▸ Task to complete
Copy nothing but the lines below running from the line containing "focal_35mm: 20" through the line containing "focal_mm: 25", both end lines included.

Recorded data
Segment Open

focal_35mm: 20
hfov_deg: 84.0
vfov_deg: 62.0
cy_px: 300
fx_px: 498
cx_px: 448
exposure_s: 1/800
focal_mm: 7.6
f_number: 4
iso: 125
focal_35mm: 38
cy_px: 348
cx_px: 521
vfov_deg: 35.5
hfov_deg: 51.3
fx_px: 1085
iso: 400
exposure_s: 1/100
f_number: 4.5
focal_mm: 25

Segment Closed
Segment Open

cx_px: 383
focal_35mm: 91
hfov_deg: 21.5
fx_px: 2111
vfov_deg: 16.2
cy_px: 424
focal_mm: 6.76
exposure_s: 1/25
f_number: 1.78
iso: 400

Segment Closed
Segment Open

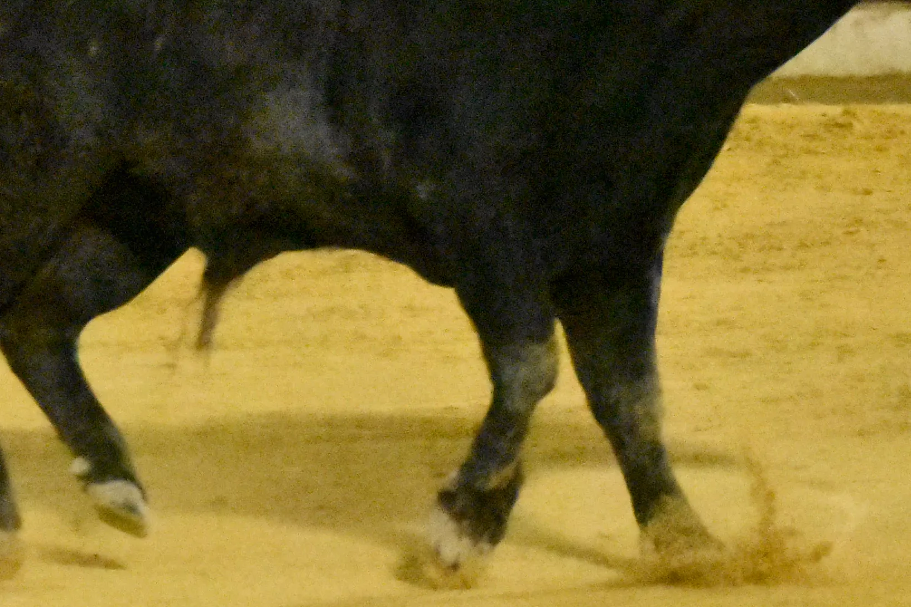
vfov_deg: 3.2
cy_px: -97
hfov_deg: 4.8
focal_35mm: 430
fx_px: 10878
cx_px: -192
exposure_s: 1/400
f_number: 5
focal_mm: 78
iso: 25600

Segment Closed

▸ Answer box
focal_35mm: 20
hfov_deg: 84.0
vfov_deg: 62.0
cy_px: 300
fx_px: 498
cx_px: 448
exposure_s: 1/800
focal_mm: 7.6
f_number: 4
iso: 125
focal_35mm: 38
cy_px: 348
cx_px: 521
vfov_deg: 35.5
hfov_deg: 51.3
fx_px: 1085
iso: 400
exposure_s: 1/100
f_number: 4.5
focal_mm: 25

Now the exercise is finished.